[Dataset records]
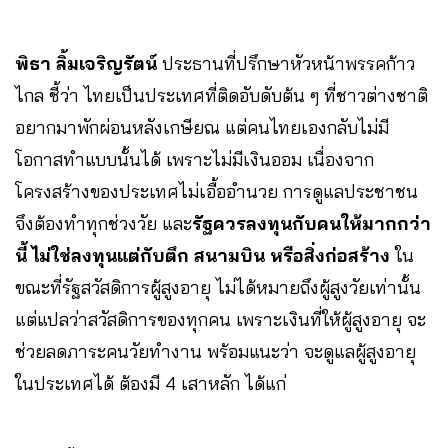
พิธา ลิ้มเจริญรัตน์
ประธานที่ปรึกษาหัวหน้าพรรคก้าว
ไกล ชี้ว่า ไทยเป็นประเทศที่ติดอับดับต้น ๆ ที่ชาวต่างชาติ
อยากมาพักผ่อนหลังเกษียณ แต่คนไทยเองกลับไม่มี
โอกาสทำแบบนั้นได้ เพราะไม่มีเงินออม เนื่องจาก
โครงสร้างของประเทศไม่เอื้ออำนวย การดูแลประชาชน
จึงต้องทำทุกช่วงวัย และ
รัฐควรลงทุนกับคนให้มากกว่า
นี้ ไม่ใช่ลงทุนแต่กับตึก สนามบิน หรือสิ่งก่อสร้าง
ใน
ขณะที่รัฐสวัสดิการผู้สูงอายุ ไม่ได้หมายถึงผู้สูงวัยเท่านั้น
แต่แปลว่าสวัสดิการของทุกคน เพราะเงินที่ให้ผู้สูงอายุ จะ
ช่วยลดภาระคนวัยทำงาน พร้อมแนะว่า จะดูแลผู้สูงอายุ
ในประเทศได้ ต้องมี 4 เสาหลัก ได้แก่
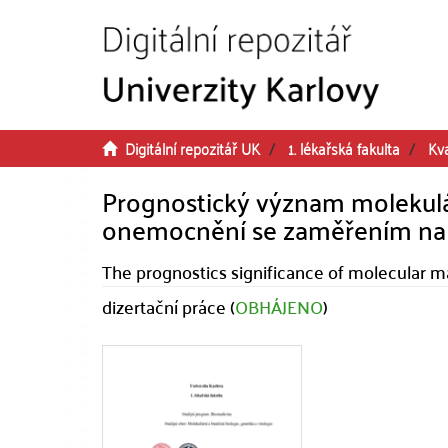
Přeskočit na obsah
Digitální repozitář UK
1. lékařská fakulta
Kva
Prognostický význam molekulá
onemocnění se zaměřením na 
The prognostics significance of molecular m
dizertační práce (
OBHÁJENO
)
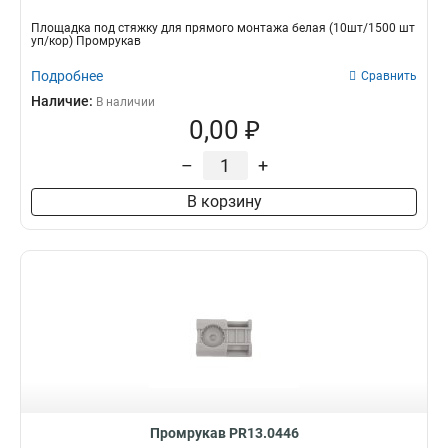
Площадка под стяжку для прямого монтажа белая (10шт/1500 шт
уп/кор) Промрукав
Подробнее
Сравнить
Наличие:
В наличии
0,00 ₽
–
+
В корзину
Промрукав PR13.0446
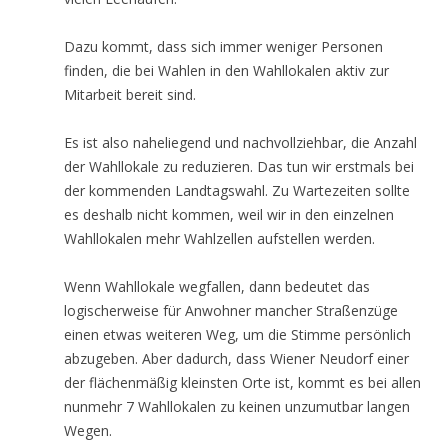
Dazu kommt, dass sich immer weniger Personen
finden, die bei Wahlen in den Wahllokalen aktiv zur
Mitarbeit bereit sind.
Es ist also naheliegend und nachvollziehbar, die Anzahl
der Wahllokale zu reduzieren. Das tun wir erstmals bei
der kommenden Landtagswahl. Zu Wartezeiten sollte
es deshalb nicht kommen, weil wir in den einzelnen
Wahllokalen mehr Wahlzellen aufstellen werden.
Wenn Wahllokale wegfallen, dann bedeutet das
logischerweise für Anwohner mancher Straßenzüge
einen etwas weiteren Weg, um die Stimme persönlich
abzugeben. Aber dadurch, dass Wiener Neudorf einer
der flächenmäßig kleinsten Orte ist, kommt es bei allen
nunmehr 7 Wahllokalen zu keinen unzumutbar langen
Wegen.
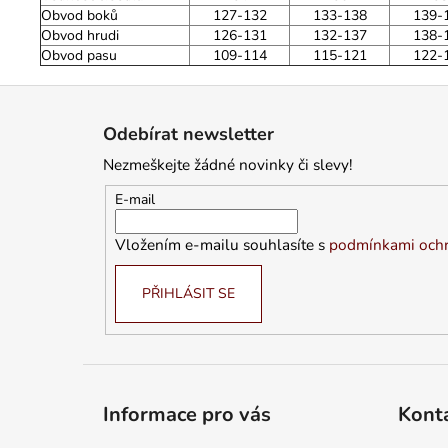
Obvod boků
127-132
133-138
139-
Obvod hrudi
126-131
132-137
138-
Obvod pasu
109-114
115-121
122-
Z
á
Odebírat newsletter
p
Nezmeškejte žádné novinky či slevy!
a
t
E-mail
í
Vložením e-mailu souhlasíte s
podmínkami ochr
PŘIHLÁSIT SE
Informace pro vás
Kont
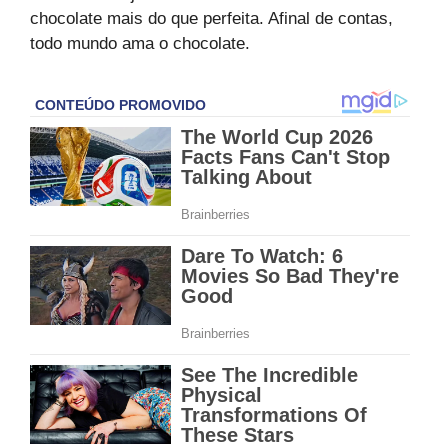
chocolate mais do que perfeita. Afinal de contas,
todo mundo ama o chocolate.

# Written task
Copy every line of the entries above word for word, leaving out the picture markers.

# Answer below
พิธา ลิ้มเจริญรัตน์
ประธานที่ปรึกษาหัวหน้าพรรคก้าว
ไกล ชี้ว่า ไทยเป็นประเทศที่ติดอับดับต้น ๆ ที่ชาวต่างชาติ
อยากมาพักผ่อนหลังเกษียณ แต่คนไทยเองกลับไม่มี
โอกาสทำแบบนั้นได้ เพราะไม่มีเงินออม เนื่องจาก
โครงสร้างของประเทศไม่เอื้ออำนวย การดูแลประชาชน
จึงต้องทำทุกช่วงวัย และ
รัฐควรลงทุนกับคนให้มากกว่า
นี้ ไม่ใช่ลงทุนแต่กับตึก สนามบิน หรือสิ่งก่อสร้าง
ใน
ขณะที่รัฐสวัสดิการผู้สูงอายุ ไม่ได้หมายถึงผู้สูงวัยเท่านั้น
แต่แปลว่าสวัสดิการของทุกคน เพราะเงินที่ให้ผู้สูงอายุ จะ
ช่วยลดภาระคนวัยทำงาน พร้อมแนะว่า จะดูแลผู้สูงอายุ
ในประเทศได้ ต้องมี 4 เสาหลัก ได้แก่
Přeskočit na obsah
Digitální repozitář UK
1. lékařská fakulta
Kva
Prognostický význam molekulá
onemocnění se zaměřením na 
The prognostics significance of molecular m
dizertační práce (
OBHÁJENO
)
Площадка под стяжку для прямого монтажа белая (10шт/1500 шт
уп/кор) Промрукав
Подробнее
Сравнить
Наличие:
В наличии
0,00 ₽
–
+
В корзину
Промрукав PR13.0446
Dazu kommt, dass sich immer weniger Personen
finden, die bei Wahlen in den Wahllokalen aktiv zur
Mitarbeit bereit sind.
Es ist also naheliegend und nachvollziehbar, die Anzahl
der Wahllokale zu reduzieren. Das tun wir erstmals bei
der kommenden Landtagswahl. Zu Wartezeiten sollte
es deshalb nicht kommen, weil wir in den einzelnen
Wahllokalen mehr Wahlzellen aufstellen werden.
Wenn Wahllokale wegfallen, dann bedeutet das
logischerweise für Anwohner mancher Straßenzüge
einen etwas weiteren Weg, um die Stimme persönlich
abzugeben. Aber dadurch, dass Wiener Neudorf einer
der flächenmäßig kleinsten Orte ist, kommt es bei allen
nunmehr 7 Wahllokalen zu keinen unzumutbar langen
Wegen.
Obvod boků
127-132
133-138
139-
Obvod hrudi
126-131
132-137
138-
Obvod pasu
109-114
115-121
122-
Z
á
Odebírat newsletter
p
Nezmeškejte žádné novinky či slevy!
a
t
E-mail
í
Vložením e-mailu souhlasíte s
podmínkami ochr
PŘIHLÁSIT SE
Informace pro vás
Kont
chocolate mais do que perfeita. Afinal de contas,
todo mundo ama o chocolate.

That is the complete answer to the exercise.